FAQ: OCR and Litigation Coding

OCR (Optical Character Recognition) is a tool used to code huge volumes of legal documents. Whenever we scan any document it is always saved only as an image file and so we cannot edit it. But with OCR it becomes possible to scan a printed document and directly transfer it into word-processing software like MS Word and then edit it. An OCR software application can actually read the black and white pixels on an image and can recognize the correct alpha character or numeric number, and the technique is very useful while coding legal documents.

OCR is thus the mechanical or electronic translation of images of printed text (usually captured by a scanner) into machine-editable text. OCR is a modern technology and it also includes digital image processing. ICR (Intelligent Character Recognition) is a more recent development and converts handwritten text and numbers into machine readable strings and documents. Thus even hand filled applications etc. can now be recognized by machines.

Legal coding is a process wherein cataloging or indexing of documents is done so that it will be easily retrieved, sorted, reviewed, etc.
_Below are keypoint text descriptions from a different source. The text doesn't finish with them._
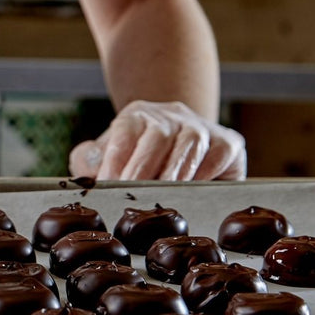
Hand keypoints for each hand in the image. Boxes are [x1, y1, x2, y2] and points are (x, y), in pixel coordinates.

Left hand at [68, 100, 246, 180]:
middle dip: (143, 169)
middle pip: (156, 137)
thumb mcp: (110, 152)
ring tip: (162, 199)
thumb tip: (86, 166)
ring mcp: (201, 127)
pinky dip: (205, 175)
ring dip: (175, 174)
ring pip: (190, 145)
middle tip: (133, 195)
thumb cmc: (140, 155)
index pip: (124, 133)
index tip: (107, 184)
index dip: (115, 159)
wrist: (181, 144)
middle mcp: (171, 115)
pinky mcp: (228, 142)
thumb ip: (90, 159)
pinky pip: (219, 156)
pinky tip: (193, 193)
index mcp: (137, 115)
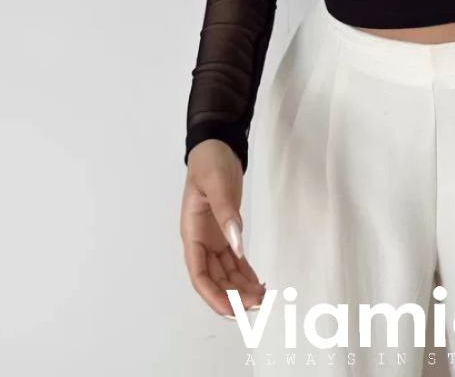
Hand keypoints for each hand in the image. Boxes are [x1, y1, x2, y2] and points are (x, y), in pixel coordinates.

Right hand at [181, 139, 267, 316]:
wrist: (217, 145)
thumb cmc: (210, 162)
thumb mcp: (216, 183)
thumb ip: (226, 213)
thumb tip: (237, 246)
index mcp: (192, 232)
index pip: (199, 274)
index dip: (213, 295)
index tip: (232, 309)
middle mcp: (201, 240)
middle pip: (214, 278)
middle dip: (232, 295)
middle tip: (258, 303)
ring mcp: (213, 238)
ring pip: (226, 273)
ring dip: (240, 287)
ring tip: (262, 296)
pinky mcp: (226, 232)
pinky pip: (234, 260)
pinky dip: (245, 273)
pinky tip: (258, 282)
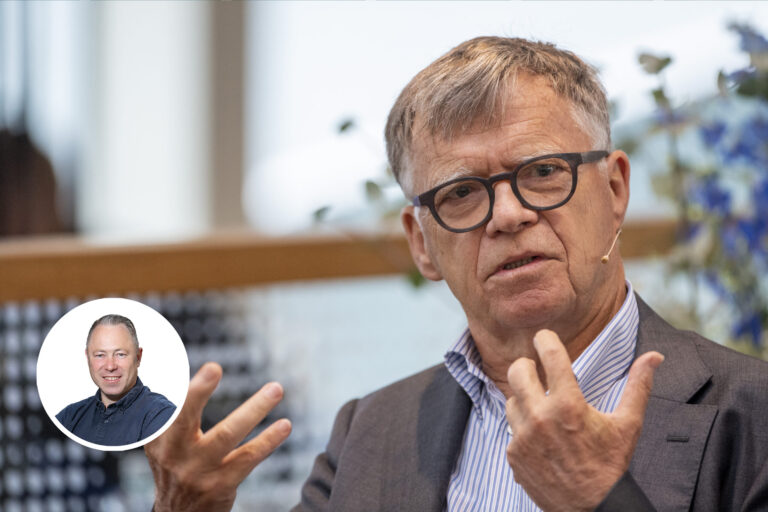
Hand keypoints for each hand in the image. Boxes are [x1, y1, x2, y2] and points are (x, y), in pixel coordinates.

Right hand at [145, 362, 291, 511]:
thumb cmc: (176, 464)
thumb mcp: (164, 441)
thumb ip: (171, 410)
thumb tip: (179, 368)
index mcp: (158, 436)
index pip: (164, 406)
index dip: (171, 384)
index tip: (187, 362)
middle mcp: (174, 453)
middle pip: (183, 419)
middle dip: (197, 392)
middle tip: (213, 367)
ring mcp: (198, 470)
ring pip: (227, 435)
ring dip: (254, 410)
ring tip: (276, 388)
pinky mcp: (221, 485)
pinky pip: (248, 458)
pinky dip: (268, 440)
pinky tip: (285, 425)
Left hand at [505, 329, 662, 511]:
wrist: (592, 508)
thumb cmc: (611, 465)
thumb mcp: (628, 424)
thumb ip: (638, 386)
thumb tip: (654, 356)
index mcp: (569, 405)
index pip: (550, 355)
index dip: (545, 340)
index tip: (544, 337)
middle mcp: (541, 417)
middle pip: (517, 371)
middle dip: (526, 367)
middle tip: (535, 370)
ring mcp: (524, 436)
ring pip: (511, 400)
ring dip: (524, 400)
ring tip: (543, 411)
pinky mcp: (513, 454)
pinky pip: (511, 429)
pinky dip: (522, 428)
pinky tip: (540, 438)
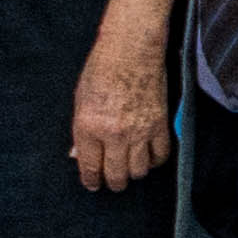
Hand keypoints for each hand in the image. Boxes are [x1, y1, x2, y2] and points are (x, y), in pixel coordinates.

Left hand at [69, 32, 171, 192]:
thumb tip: (77, 156)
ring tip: (128, 169)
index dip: (91, 181)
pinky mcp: (160, 126)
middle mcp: (114, 134)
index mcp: (88, 127)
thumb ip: (80, 132)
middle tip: (112, 182)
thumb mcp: (79, 100)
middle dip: (113, 183)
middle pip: (116, 174)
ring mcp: (139, 132)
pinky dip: (154, 162)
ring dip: (133, 174)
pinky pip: (160, 156)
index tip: (92, 185)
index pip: (90, 167)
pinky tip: (148, 159)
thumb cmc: (101, 70)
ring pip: (139, 170)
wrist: (131, 52)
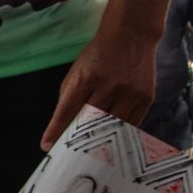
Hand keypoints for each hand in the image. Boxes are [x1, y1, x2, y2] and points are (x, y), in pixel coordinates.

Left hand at [41, 31, 156, 147]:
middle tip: (70, 156)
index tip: (47, 146)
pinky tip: (113, 142)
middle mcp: (108, 86)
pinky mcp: (145, 98)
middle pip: (90, 123)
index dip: (56, 130)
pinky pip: (131, 125)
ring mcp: (129, 93)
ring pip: (112, 127)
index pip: (67, 110)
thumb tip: (61, 127)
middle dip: (79, 140)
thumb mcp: (78, 70)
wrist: (131, 36)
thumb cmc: (98, 56)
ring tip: (91, 154)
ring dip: (101, 141)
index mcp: (86, 78)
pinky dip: (120, 134)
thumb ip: (69, 97)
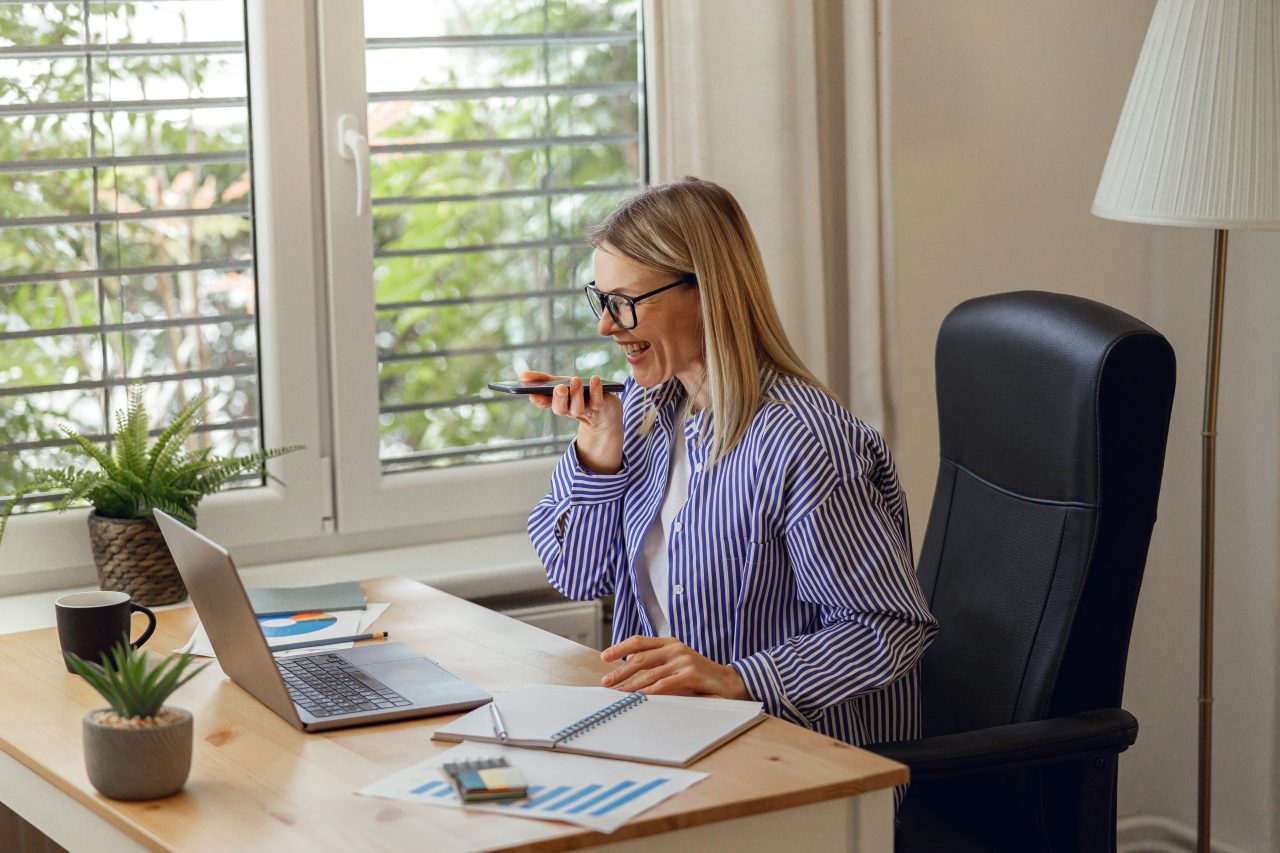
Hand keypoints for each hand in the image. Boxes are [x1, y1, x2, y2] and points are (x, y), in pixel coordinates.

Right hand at [520, 370, 623, 473]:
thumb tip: (523, 376)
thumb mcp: (560, 385)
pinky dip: (596, 390)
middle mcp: (570, 410)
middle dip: (559, 399)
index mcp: (557, 404)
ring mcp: (586, 410)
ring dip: (576, 394)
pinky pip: (597, 401)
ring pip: (578, 408)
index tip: (534, 394)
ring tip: (575, 380)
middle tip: (559, 387)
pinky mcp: (601, 408)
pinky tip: (594, 379)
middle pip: (561, 409)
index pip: (544, 404)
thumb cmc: (579, 395)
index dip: (539, 400)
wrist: (605, 412)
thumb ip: (543, 380)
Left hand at [600, 635, 749, 698]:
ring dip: (630, 685)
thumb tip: (629, 665)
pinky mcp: (691, 674)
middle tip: (606, 682)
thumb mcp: (676, 663)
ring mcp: (683, 660)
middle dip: (620, 671)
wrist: (729, 682)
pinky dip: (649, 692)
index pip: (639, 641)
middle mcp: (675, 648)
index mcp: (670, 642)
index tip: (604, 657)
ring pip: (649, 673)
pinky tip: (639, 698)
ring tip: (618, 694)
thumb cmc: (699, 675)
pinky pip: (664, 684)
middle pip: (640, 658)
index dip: (620, 648)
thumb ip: (657, 662)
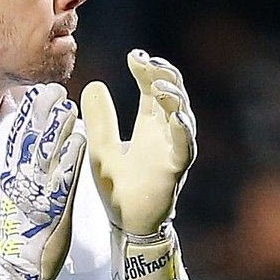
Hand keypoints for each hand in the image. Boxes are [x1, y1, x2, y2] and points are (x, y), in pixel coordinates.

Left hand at [81, 50, 195, 279]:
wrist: (127, 224)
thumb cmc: (118, 187)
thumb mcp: (100, 147)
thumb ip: (99, 119)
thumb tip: (94, 83)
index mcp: (149, 125)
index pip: (153, 88)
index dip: (147, 69)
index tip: (134, 56)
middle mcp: (165, 133)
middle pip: (172, 95)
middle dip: (163, 74)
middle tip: (147, 62)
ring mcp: (173, 150)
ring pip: (183, 116)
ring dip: (173, 98)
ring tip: (157, 84)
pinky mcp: (175, 170)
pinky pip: (185, 147)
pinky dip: (183, 130)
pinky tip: (176, 115)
Locating of any specific fact while doing legal research for litigation can be done just within a few seconds even from huge volumes of documents when there is an expertly coded litigation database. This is where the OCR software helps as it can help create a systematic database quickly. In the early days OCR technology could not recognize all the different fonts but now these "Intelligent" systems can read with a high degree of recognition accuracy for most fonts. Some OCR systems are even capable of reproducing formatted output that comes very close to the original scanned page and that can include images, or any other non-textual components.

Some of the other methods of legal coding, besides data capturing using OCR are bibliographic coding, in-text coding, objective and subjective coding. Objective coding is creating an index of objective summary data from a document, and includes information like title, dates, author, recipient etc. Subjective coding is the more reliable method to determine the importance of the legal documents as the indexing of documents is done around subjective data and the work is done by someone who is familiar with the topic.